Site Ripping Bastards: Redux!

For anyone who read my previous post on getting one my sites ripped off,  this is not a follow-up, but if you read that post you’ll understand that I don’t expect to have any resolution to that individual issue for the very reasons that made it so frustrating.

However, another site has done the same thing and even worse. And these guys are open-season.

But what’s really interesting is how we found these site-ripping bastards:

We work closely with a specialized 3rd party ecommerce service provider that provides a hosted service, where mulitple clients have “stores” all on their servers. So this service provider was contacted by a client with an odd situation. Apparently they billed and sent a gift card to a customer who had not ordered from their site but from another site in another state.

How on earth could that have happened? (ahh, come on you know how)

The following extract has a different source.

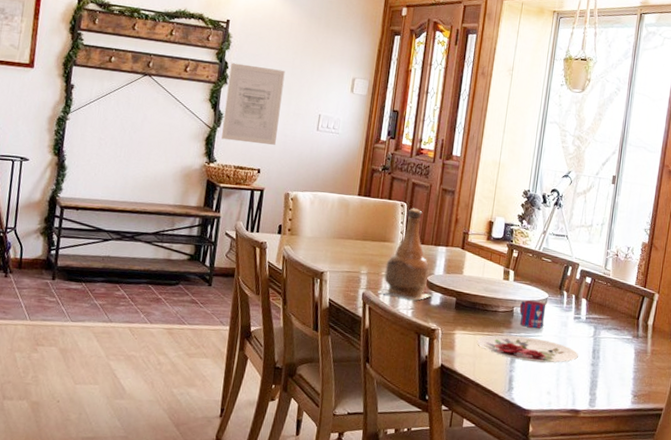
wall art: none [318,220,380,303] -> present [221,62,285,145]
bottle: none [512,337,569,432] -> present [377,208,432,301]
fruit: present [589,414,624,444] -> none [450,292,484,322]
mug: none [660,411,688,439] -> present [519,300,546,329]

The other business ripped off the site we built for our customer and did not change one of the links that led to our customers hosted store. So when their customer followed the “bad” link they hadn’t changed, it sent their customer to our customer’s site and since they looked identical, their customer had no idea they were buying from another company entirely.

Quite amusing, actually, especially for my co-workers who were really hoping that I would call the offending company (they really enjoy it when I rip into people for some reason).

But alas, while it was our work that was ripped off, it is work that we were paid for so it is our client’s property and their fight. They have been informed. They are not happy. And they are the ones with the lawyers on staff.

At least no bureaucratic nonsense should prevent this one from getting interesting.